= Tai Lam Tunnel (Tuen Ma line) =

Hong Kong railway tunnel

The Tai Lam Tunnel (大欖隧道) on the MTR Tuen Ma line, at 5.5 km, was previously the longest transport tunnel in Hong Kong. It was completed in 2003. The tunnel was built by a joint venture between Nishimatsu and Dragages. To its southeast are the Tsing Tsuen Tunnels and to its northeast is the Pat Heung Depot. Further northwest are station and the Kam Sheung Road–Tuen Mun Viaduct.

==Major incidents==
The Tai Lam Tunnel was the location of a major explosion on 14 February 2007. At 09:15 am, a West Rail SP1900 passenger train (D305/306) broke down when one of the transformers (numbered P306) mounted on the train roof exploded. It is suspected that the overheated transformer caused its insulating oil to vaporise, thus causing the explosion. In addition, the circuit breaker of the transformer apparently failed to cut the power supply to the transformer.

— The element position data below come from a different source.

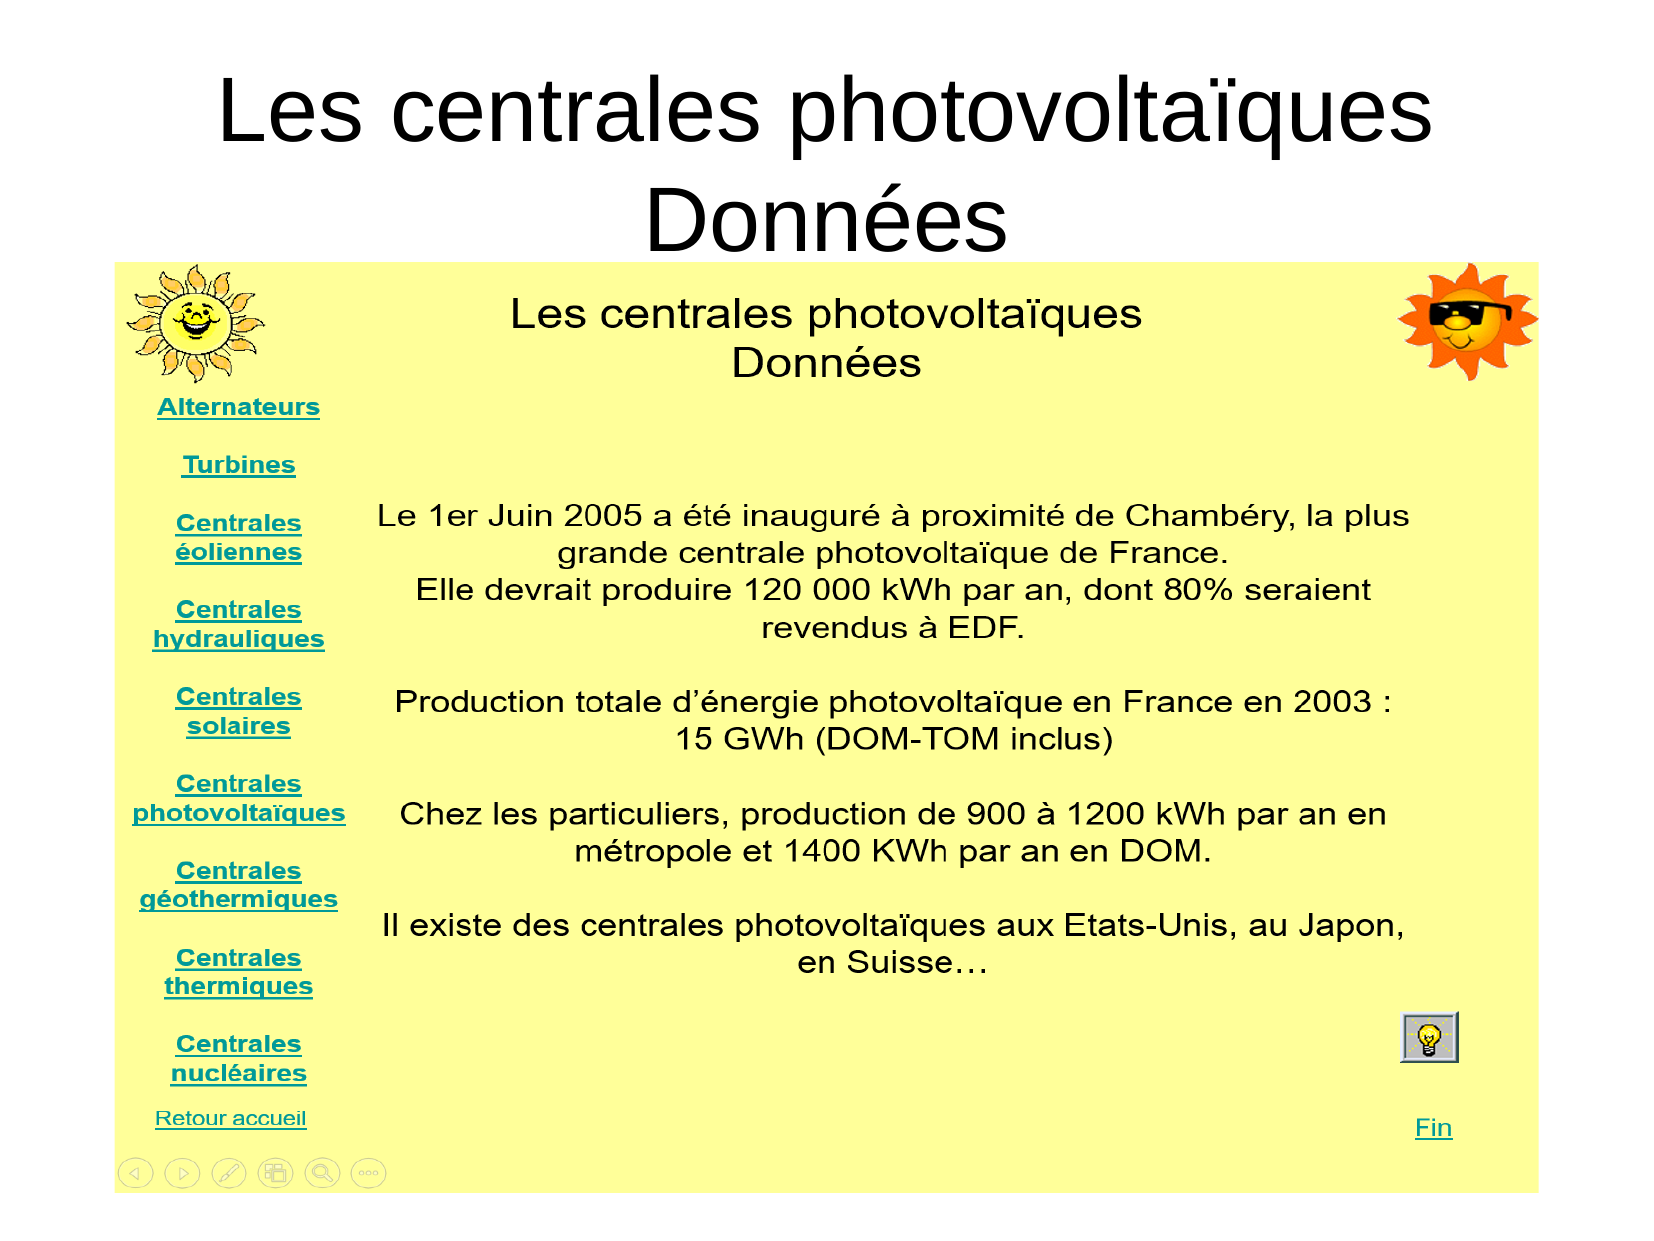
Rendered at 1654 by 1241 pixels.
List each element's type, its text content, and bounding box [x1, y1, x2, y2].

title Les centrales photovoltaïques Données [82, 49, 1571, 257]
picture [114, 262, 1539, 1193]
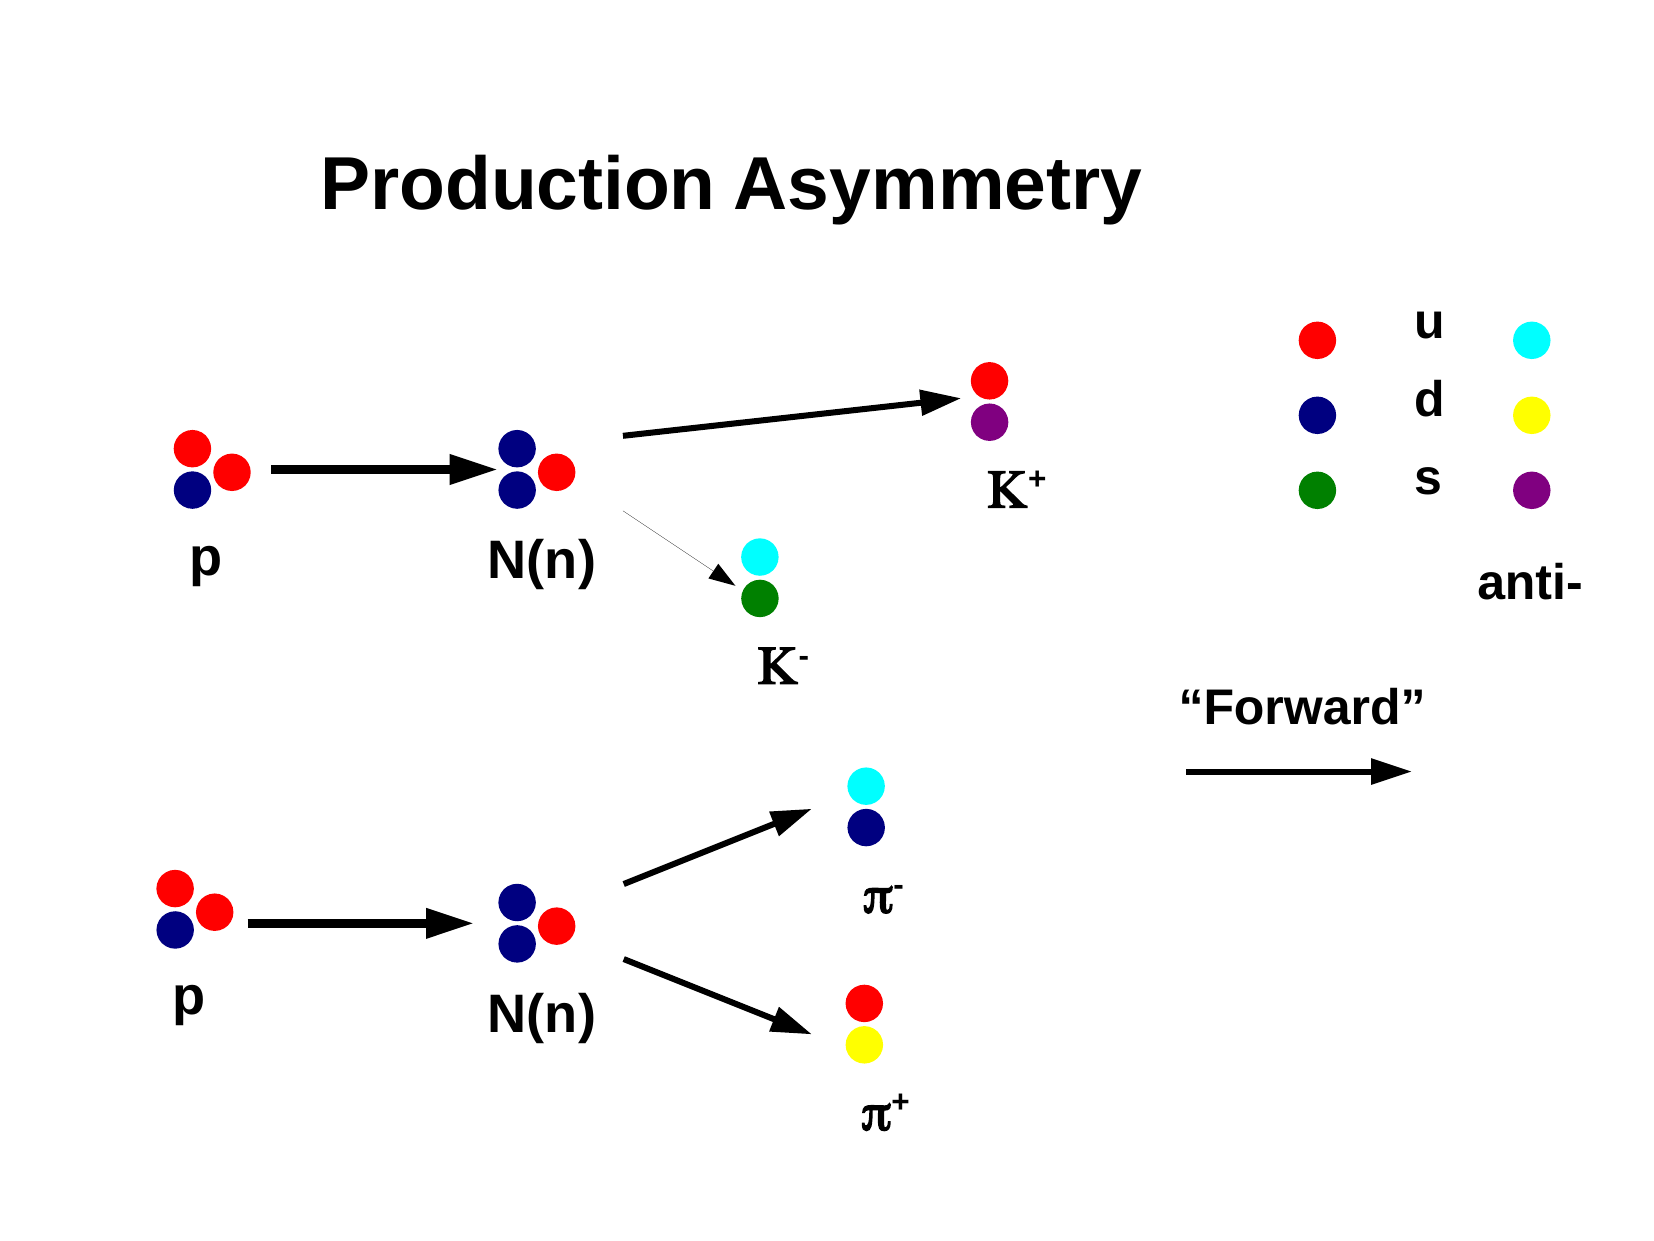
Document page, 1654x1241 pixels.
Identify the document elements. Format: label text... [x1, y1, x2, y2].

text_box [847, 767, 885, 805]
text_box [741, 579, 779, 618]
text_box [156, 911, 194, 949]
text_box [845, 984, 884, 1023]
text_box [213, 453, 251, 492]
text_box + [846, 1073, 925, 1171]
text_box [1298, 471, 1337, 510]
text_box - [848, 856, 919, 954]
text_box [970, 403, 1009, 441]
text_box anti- [1462, 547, 1613, 638]
text_box [537, 907, 576, 945]
text_box [1298, 396, 1337, 435]
text_box [173, 429, 212, 468]
text_box p [175, 518, 238, 616]
text_box K- [742, 627, 822, 725]
text_box [498, 429, 536, 468]
text_box N(n) [472, 522, 612, 620]
text_box [173, 471, 212, 509]
text_box [498, 925, 536, 963]
text_box [847, 808, 885, 847]
text_box s [1399, 442, 1457, 533]
text_box [970, 362, 1009, 400]
text_box [1513, 471, 1551, 510]
text_box [1513, 396, 1551, 435]
text_box [741, 538, 779, 576]
text_box Production Asymmetry [305, 134, 1163, 263]
text_box [195, 893, 234, 931]
text_box d [1399, 363, 1460, 454]
text_box [1298, 321, 1337, 360]
text_box [845, 1026, 884, 1064]
text_box [1513, 321, 1551, 360]
text_box K+ [972, 450, 1060, 548]
text_box “Forward” [1163, 671, 1442, 762]
text_box [537, 453, 576, 492]
text_box [498, 471, 536, 509]
text_box [498, 883, 536, 922]
text_box N(n) [472, 976, 612, 1074]
text_box u [1399, 286, 1460, 363]
text_box [156, 869, 194, 908]
text_box p [157, 958, 221, 1056]
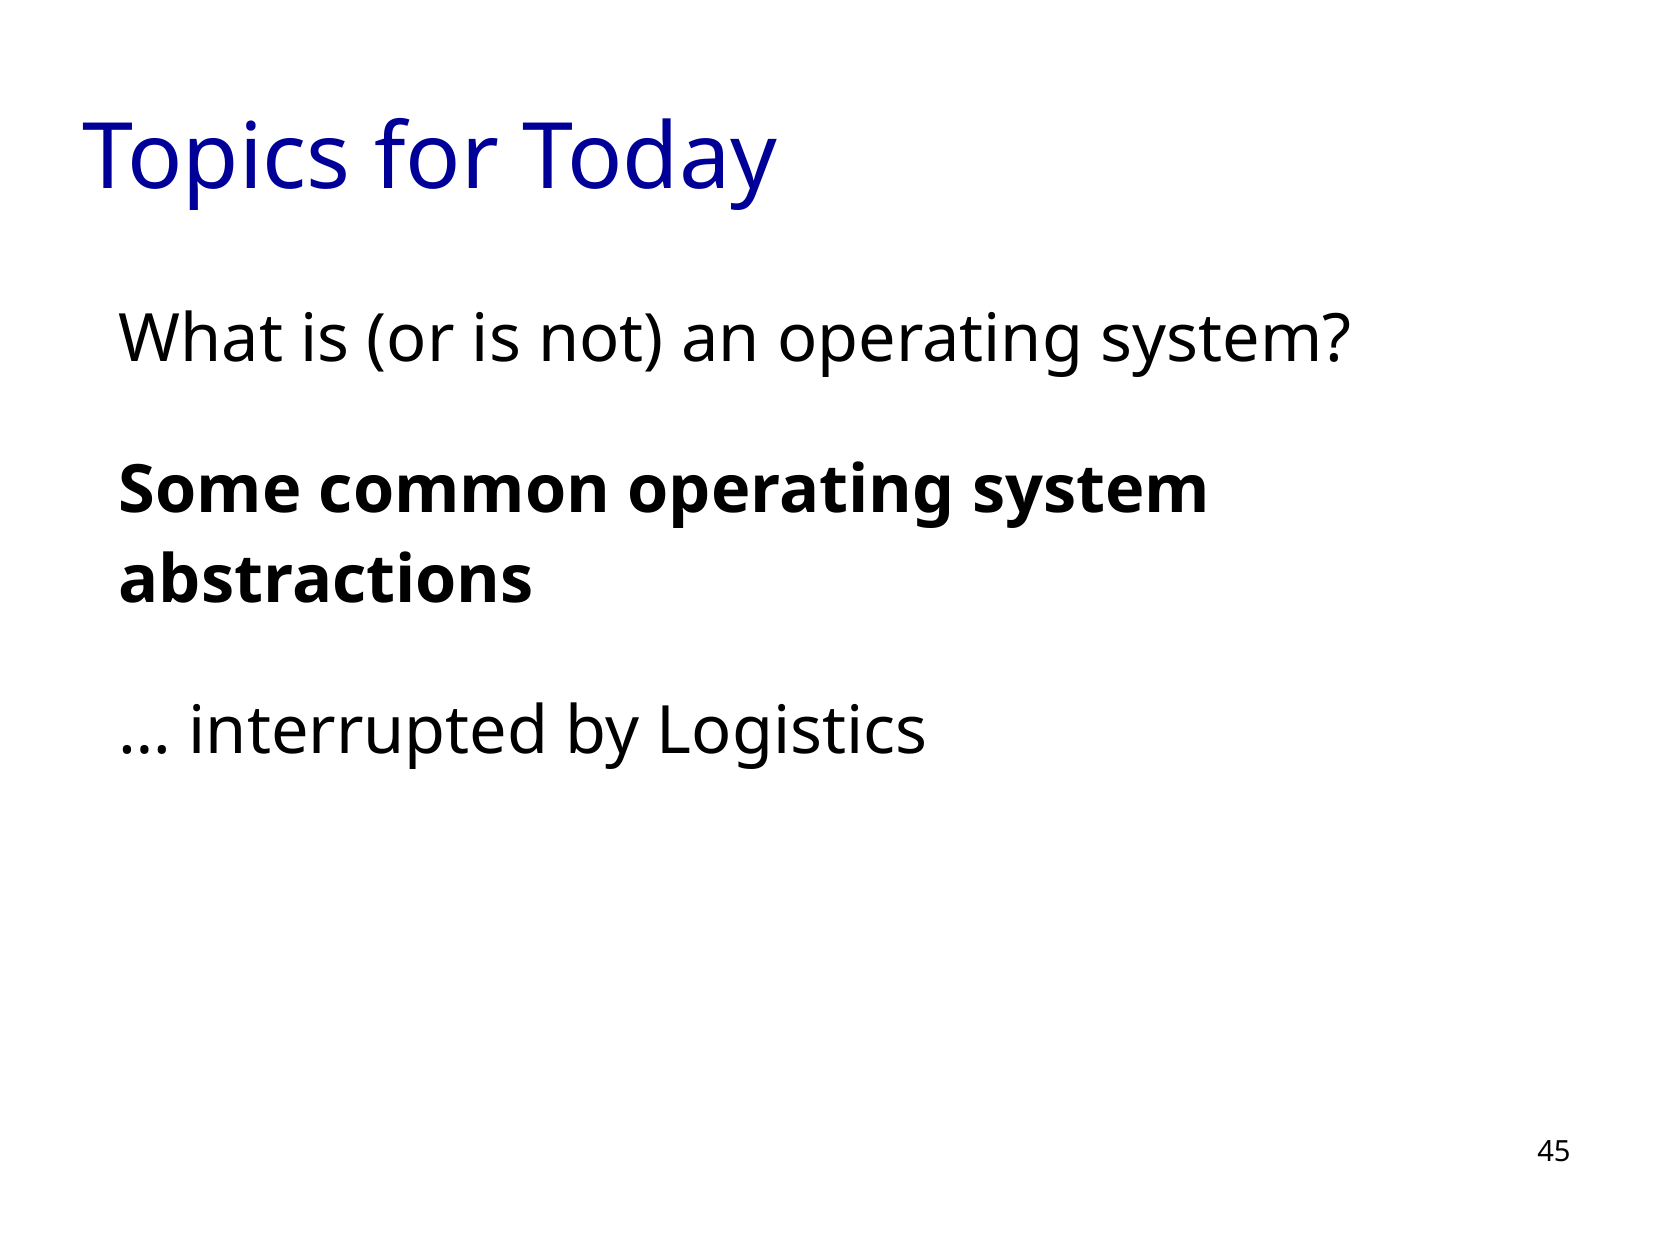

The scene was in the tunnel's southbound track, about 2 km from Tsuen Wan West station. Around 650 passengers had to evacuate through the dark tunnel to the station, and around 340 people returned to the ground through a ventilation shaft at Chai Wan Kok. 11 passengers were sent to the hospital. Train services returned to normal after four hours.

As a gesture of apology, Mr Michael Tien, the KCRC chairman, announced that the West Rail would be opened for free rides on 9am to 1pm at February 21, 2007, the first working day after the Lunar New Year holiday.